*EXERCISE PASSAGE*.
»»

On this question of the merits of Communism, Mr. Forster sees between him and many of his friends the gulf of years. In middle life, one is all for liberty, one dislikes dictatorships of any kind, even well-intentioned ones.
“I am not a Communist, though perhaps I might be if I was a younger and a braver man, for in Communism I can see hope. It does many things that I think evil, but I know that it intends good. I am actually what my age and my upbringing have made me—a bourgeois who adheres to the British constitution, adheres to it rather than supports it, and the fact that this isn’t dignified doesn’t worry me. I do care about the past, and I do care about the preservation and the extension of freedom.”
So the individual must, in this difficult hour,
“even if his body be bound refuse to merge his soul in totalitarian emotions. Thus alone will he keep ready for a better day, when the body as well as the soul may be free.”

««

*WHAT IS EXPECTED*. In the passage about Mr. Forster and Communism, what does Forster say he is, as a result of his age and upbringing?

*DATA SECTION*.
»»

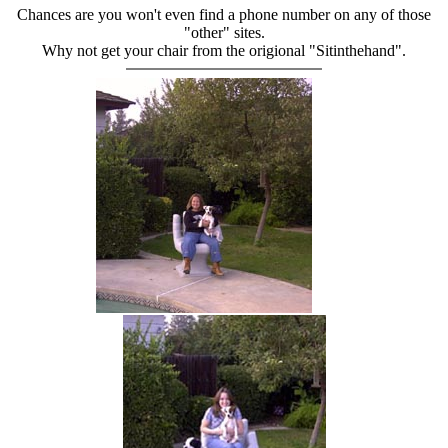
Chances are you won't even find a phone number on any of those
"other" sites.
Why not get your chair from the origional "Sitinthehand".
hand chair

««

*ANSWER FOR THE TASK*. A bourgeois who adheres to the British constitution.